## ФРАГМЕНТ ДОКУМЕНТА
:::::
Особую роль в рассуждениях Лиотара играет весьма важная для философии 60-90-х годов XX в. проблема "легитимации", т.е. обоснования знания, познания, науки с помощью логико-лингвистических, гносеологических, социологических, правовых, моральных доводов, аргументов, концепций. Лиотар подробно разбирает характерные для эпохи модерна модели обоснования знания. Он сводит их к главной форме - "спекулятивному повествованию", или "повествованию об эмансипации", и утверждает, что это "великое повествование" в эпоху постмодерна потеряло всякий кредит.

Спекулятивную модель легитимации знания Лиотар, естественно, анализирует на примере философии Гегеля. А модель "делигитимации", что тоже естественно, возводит к работам Ницше, к размышлениям представителей того поколения художников и философов, которые работали на рубеже XIX и XX в. Впрочем, для Лиотара особенно важно то, что спекулятивные "легитимации" (оправдания знания и науки) модерна в XX в. все более уступали место особому виду аргументации в пользу знания. Не столь важно, к кому и зачем обращаются с такими обоснованиями - к тем, кто представляет кредиты, кто формирует общественное мнение или кто прислушивается к моральным, социологическим, общефилософским аргументам. Существенно, что во всех случаях речь идет скорее не о "вложениях" в столь абстрактные ценности как истина, культура и т.д. Ведь в эпоху модерна настаивают на "перформативной ценности" знаний, т.е. на их особенности повышать эффективность действий. Государство и предприятия (почти) перестали прибегать к аргументации, заимствованной из повествований в духе идеалистической или гуманистической легитимации. Чтобы получить новые средства и ресурсы, они прибегают к аргументам о больших господстве, силе, власти (puissance). Всюду, констатирует Лкотар, распространяется легитимация со ссылкой именно на власть, силу, господство. Результаты и формы этих процессов разбираются на примере сферы образования (материалом служат, в частности, обоснования проекта реформы науки и образования в первой половине XIX в.) - опять-таки со ссылкой на богатейшую литературу вопроса. Вывод: и здесь господствует принцип перформативности, т.е. подчинение институтов высшего образования различным формам "эффективной" власти (pouvoir).
:::::
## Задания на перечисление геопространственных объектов

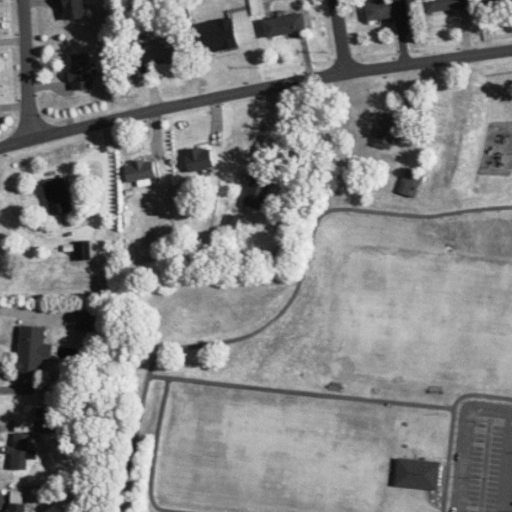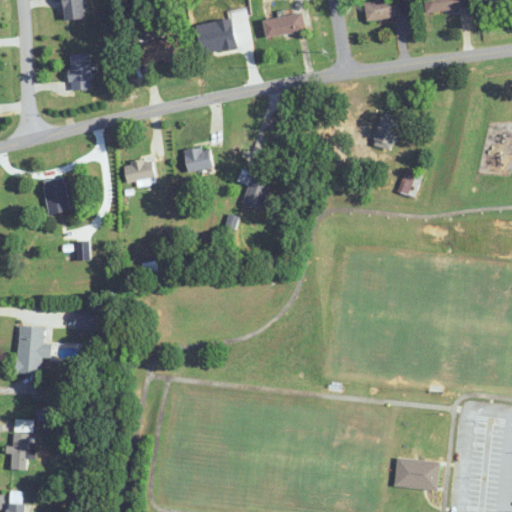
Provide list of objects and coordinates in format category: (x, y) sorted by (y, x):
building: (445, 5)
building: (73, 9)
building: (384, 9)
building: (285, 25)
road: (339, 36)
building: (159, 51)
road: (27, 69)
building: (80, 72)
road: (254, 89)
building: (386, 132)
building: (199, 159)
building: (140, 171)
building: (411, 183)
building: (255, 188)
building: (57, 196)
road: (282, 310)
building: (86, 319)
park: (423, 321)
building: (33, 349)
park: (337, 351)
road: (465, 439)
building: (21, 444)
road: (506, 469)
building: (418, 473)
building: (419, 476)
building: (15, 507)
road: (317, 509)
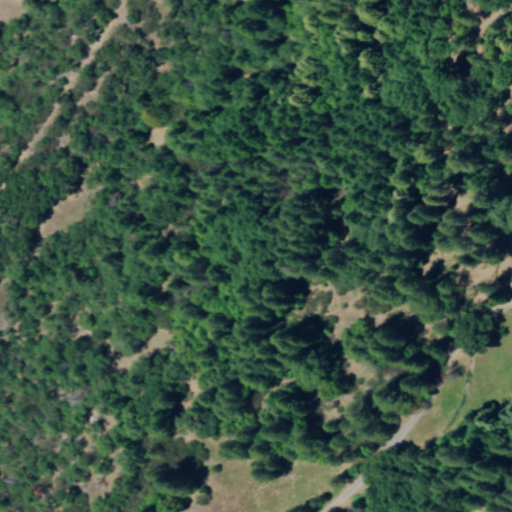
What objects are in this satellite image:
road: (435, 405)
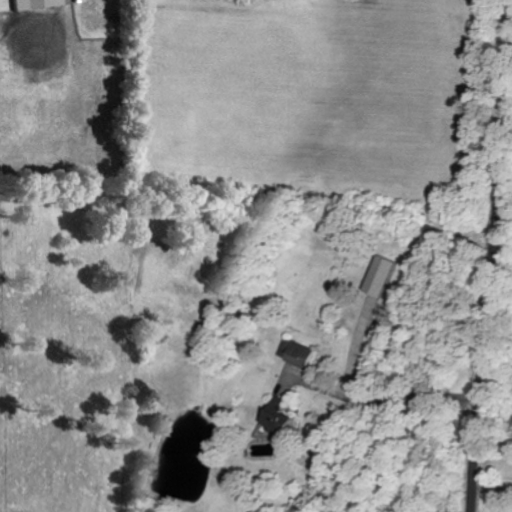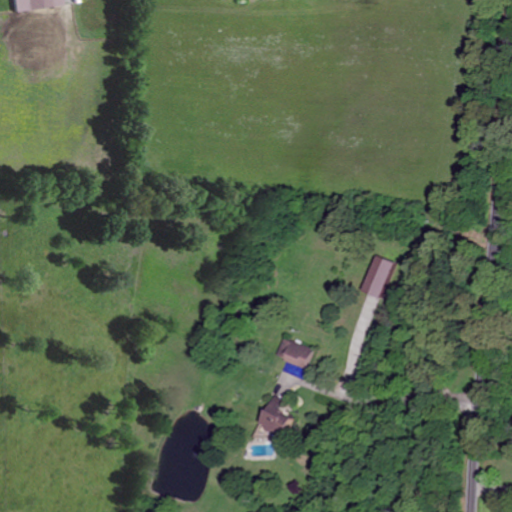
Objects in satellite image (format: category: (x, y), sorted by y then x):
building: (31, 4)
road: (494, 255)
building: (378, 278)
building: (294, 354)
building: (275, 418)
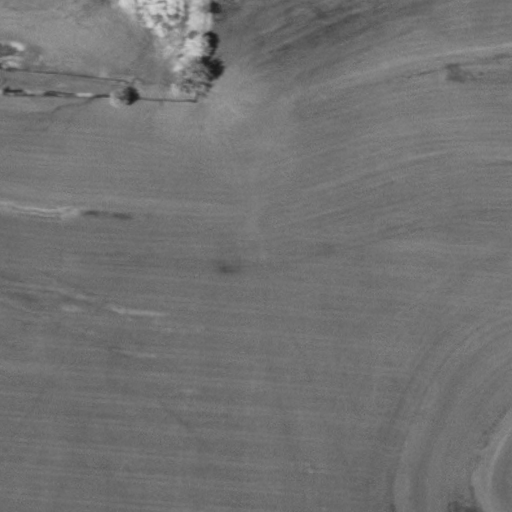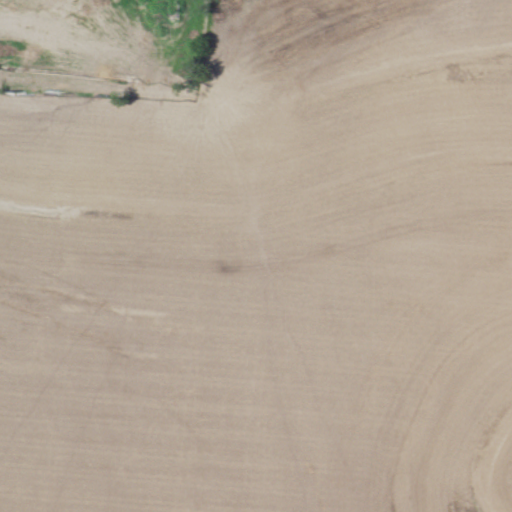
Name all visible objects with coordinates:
:::::
## ЗАДАНИЯ
**A.** Перепишите часть фрагмента о Лиотаре, начиная с "Особую роль в" и заканчивая "потеряло всякий кредит.", и поставьте "умозрительному повествованию" вместо "спекулятивному повествованию".
**B.** Продолжите фрагмент о Лиотаре, начав сразу после его последнего предложения.
Приведённые данные — самостоятельный материал, не связанный с фрагментом о Лиотаре.

## ОТВЕТЫ К ЗАДАНИЯМ
**A.**
Особую роль в рассуждениях Лиотара играет весьма важная для философии 60-90-х годов XX в. проблема "легитимации", т.е. обоснования знания, познания, науки с помощью логико-лингвистических, гносеологических, социологических, правовых, моральных доводов, аргументов, концепций. Лиотар подробно разбирает характерные для эпохи модерна модели обоснования знания. Он сводит их к главной форме - "умозрительному повествованию", или "повествованию об эмансипации", и утверждает, что это "великое повествование" в эпоху постмодерна потеряло всякий кредит.

**B.**
9. Структурализм как структурный анализ в творчестве Дюмезиля. Структурализм - Направление в философии и конкретно-научных исследованиях, возникшее в 1920— 1930-е гг. и получившее широкое распространение в 1950—1960-е гг., особенно во Франции.

Жорж Дюмезиль (Georges Dumézil; 4 марта 1898 — 11 октября 1986) — французский мифолог и филолог-компаративист, который выдвинул и разработал теорию трёх функций.

Учился в Высшей нормальной школе, испытал влияние Антуана Мейе. В своей диссертации пытался доказать, что греческая амброзия и индийская амрита — напитки, дарующие бессмертие, — восходят к праиндоевропейскому корню. Столкнувшись с враждебным отношением со стороны академического сообщества, Дюмезиль в 1925 году стал преподавать в Стамбульском университете, где увлёкся кавказскими языками — работал с последними носителями убыхского языка, переселившимися в XIX веке в Турцию. Исследовал осетинский эпос, в котором нашёл поразительные соответствия с преданиями кельтов. В 1931 году поступил в штат Упсальского университета. В 1978 году избран членом Французской академии. В 1984 году был удостоен престижной премии Чино дель Дука.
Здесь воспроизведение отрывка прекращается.